Matrimonial breakdowns – is CGT relief always needed?

As discussed in some of our previous articles (see Tax relief for matrimonial breakdown – what are the requirements and Matrimonial breakdowns – is CGT relief available on the transfer of assets to trusts or companies?), CGT relief under Subdivision 126-A of the Tax Act 1997 is usually available in respect of the transfer of assets between spouses following a matrimonial breakdown.

 

One issue which is commonly overlooked by advisers is that Subdivision 126-A is a tax roll-over and not a tax exemption.

 

This means that where the provisions are applied, the recipient of the asset inherits the transferor’s tax cost base for the asset and will be liable for CGT on any inherited capital gain.

 

The contrast between a CGT exemption and a CGT roll-over (and the potential pitfalls for family law advisers) can be illustrated with the following example:

 

  • Bob and Bindi own two properties – an investment property acquired for $250,000 and currently valued at $600,000 and their family home acquired for $400,000 and currently valued at $600,000;
  • Bob and Bindi suffer a relationship breakdown.

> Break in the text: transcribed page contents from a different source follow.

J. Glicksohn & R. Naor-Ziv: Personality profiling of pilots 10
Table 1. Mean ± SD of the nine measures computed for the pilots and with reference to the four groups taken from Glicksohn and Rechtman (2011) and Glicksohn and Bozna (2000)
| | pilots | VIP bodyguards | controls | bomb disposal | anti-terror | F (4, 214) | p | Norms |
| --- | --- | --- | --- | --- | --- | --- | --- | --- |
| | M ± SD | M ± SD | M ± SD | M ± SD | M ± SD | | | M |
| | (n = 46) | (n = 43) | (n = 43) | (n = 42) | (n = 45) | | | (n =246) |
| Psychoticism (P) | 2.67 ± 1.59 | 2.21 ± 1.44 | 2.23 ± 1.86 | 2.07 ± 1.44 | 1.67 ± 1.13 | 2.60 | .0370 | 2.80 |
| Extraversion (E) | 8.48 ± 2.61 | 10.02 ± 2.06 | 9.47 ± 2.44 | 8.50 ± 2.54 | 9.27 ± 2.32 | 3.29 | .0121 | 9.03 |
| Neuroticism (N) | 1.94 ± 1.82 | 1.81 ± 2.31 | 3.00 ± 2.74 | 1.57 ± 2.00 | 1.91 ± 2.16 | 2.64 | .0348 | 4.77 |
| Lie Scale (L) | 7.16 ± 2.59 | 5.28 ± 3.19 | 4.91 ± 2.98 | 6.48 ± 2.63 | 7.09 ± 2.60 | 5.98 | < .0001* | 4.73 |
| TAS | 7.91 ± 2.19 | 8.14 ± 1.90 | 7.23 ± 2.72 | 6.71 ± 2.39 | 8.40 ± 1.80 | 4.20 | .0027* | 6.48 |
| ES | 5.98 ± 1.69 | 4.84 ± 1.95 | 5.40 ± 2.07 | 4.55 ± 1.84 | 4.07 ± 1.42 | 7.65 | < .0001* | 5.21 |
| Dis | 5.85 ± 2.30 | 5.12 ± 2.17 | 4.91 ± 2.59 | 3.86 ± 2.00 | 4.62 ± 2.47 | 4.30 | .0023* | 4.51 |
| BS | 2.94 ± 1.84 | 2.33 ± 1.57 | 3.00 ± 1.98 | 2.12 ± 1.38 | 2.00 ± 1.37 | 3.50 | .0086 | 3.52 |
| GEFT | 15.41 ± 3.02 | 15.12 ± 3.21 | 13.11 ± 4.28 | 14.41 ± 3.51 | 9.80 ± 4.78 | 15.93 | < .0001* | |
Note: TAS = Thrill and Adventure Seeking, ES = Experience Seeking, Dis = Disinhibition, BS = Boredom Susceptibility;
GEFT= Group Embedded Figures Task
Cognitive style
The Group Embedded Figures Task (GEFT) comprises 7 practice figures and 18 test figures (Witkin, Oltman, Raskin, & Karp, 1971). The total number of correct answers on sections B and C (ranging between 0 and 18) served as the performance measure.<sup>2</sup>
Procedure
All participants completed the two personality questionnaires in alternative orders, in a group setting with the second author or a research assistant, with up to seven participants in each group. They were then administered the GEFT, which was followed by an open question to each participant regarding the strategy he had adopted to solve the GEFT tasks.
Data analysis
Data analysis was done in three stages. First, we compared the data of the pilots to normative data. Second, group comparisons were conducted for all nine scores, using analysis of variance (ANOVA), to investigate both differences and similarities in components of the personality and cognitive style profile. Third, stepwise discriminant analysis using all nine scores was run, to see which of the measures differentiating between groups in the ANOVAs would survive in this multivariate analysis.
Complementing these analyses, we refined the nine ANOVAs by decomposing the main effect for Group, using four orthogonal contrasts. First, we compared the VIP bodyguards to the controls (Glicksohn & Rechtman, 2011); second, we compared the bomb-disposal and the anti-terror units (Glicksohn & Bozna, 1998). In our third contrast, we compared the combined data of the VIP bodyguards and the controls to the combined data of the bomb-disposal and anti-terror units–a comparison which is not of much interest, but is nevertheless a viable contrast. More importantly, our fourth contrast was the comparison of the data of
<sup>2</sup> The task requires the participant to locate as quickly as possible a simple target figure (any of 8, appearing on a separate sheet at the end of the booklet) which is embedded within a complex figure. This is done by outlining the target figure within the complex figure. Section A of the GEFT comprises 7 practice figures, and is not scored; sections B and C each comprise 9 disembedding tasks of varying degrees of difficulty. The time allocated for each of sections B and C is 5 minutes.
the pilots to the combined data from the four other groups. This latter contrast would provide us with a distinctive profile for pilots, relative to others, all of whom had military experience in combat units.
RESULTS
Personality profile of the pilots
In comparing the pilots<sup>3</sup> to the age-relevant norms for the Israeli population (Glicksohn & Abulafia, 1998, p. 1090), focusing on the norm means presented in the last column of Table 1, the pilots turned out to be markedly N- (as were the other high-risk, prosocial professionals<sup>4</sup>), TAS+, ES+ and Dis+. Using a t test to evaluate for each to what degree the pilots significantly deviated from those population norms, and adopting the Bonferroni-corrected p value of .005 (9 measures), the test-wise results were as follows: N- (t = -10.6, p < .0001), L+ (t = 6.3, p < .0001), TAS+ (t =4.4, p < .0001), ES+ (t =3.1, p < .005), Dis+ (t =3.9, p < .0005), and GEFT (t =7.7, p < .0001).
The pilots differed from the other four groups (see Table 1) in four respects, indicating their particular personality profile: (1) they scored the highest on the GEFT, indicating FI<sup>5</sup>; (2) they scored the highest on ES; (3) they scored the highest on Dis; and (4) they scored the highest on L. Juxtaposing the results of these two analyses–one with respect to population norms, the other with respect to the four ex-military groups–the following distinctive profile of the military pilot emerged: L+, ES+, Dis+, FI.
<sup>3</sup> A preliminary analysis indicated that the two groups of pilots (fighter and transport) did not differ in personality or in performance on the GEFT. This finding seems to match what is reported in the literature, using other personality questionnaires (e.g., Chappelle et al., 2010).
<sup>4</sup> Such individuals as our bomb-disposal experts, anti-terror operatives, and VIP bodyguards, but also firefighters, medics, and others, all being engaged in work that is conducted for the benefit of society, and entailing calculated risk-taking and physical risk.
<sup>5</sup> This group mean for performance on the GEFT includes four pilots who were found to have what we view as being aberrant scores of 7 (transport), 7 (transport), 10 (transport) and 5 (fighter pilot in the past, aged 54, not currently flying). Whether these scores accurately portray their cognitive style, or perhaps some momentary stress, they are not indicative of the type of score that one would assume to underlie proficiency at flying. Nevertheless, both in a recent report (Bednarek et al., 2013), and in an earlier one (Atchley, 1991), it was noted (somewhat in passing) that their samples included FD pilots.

They agree to separate their assets and enter into a binding financial agreement (BFA) pursuant to which Bob receives the investment property (valued at $600,000) while Bindi retains the family home (also valued at $600,000);
  • Bob and Bindi have each received an asset valued at $600,000 and appear to have been treated equally under the BFA;
  • One year later, each of them decides to sell the property they received in the relationship breakdown to acquire a new home;
  • When Bindi disposes of the family home, she is eligible for the main residence exemption and receives the entire $600,000 capital proceeds tax free; and
  • By contrast, when Bob sells the investment property, he is advised that the CGT roll-over under Subdivision 126-A means he inherited the previous $250,000 cost base for the property. When he sells the property for $600,000, he incurs a $350,000 capital gain and is liable for approximately $85,000 in tax.  This means he ultimately only has $515,000 to invest in a new property, compared to Bindi’s $600,000.

 

Inevitably in the circumstances above, Bob’s original advisers will be under scrutiny if they had not identified and explained the potential future tax cost to Bob, when the BFA was being negotiated.

 

Alternative approaches would include:

 

  • structuring the disposal of the investment property of Bob in a manner which did not qualify for the roll-over in Subdivision 126-A; or
  • including a cash adjustment between Bob and Bindi in the binding financial agreement, to compensate Bob for the future tax payable on a disposal of the property.

 

While this still would have resulted in an $85,000 tax bill being triggered, the tax cost could then have been factored into the commercial negotiations between the parties and the tax liability potentially split equally between Bob and Bindi.

 

The example highlights the importance of ensuring that all parties are aware of their likely future tax position and not just the immediate consequences of a matrimonial breakdown.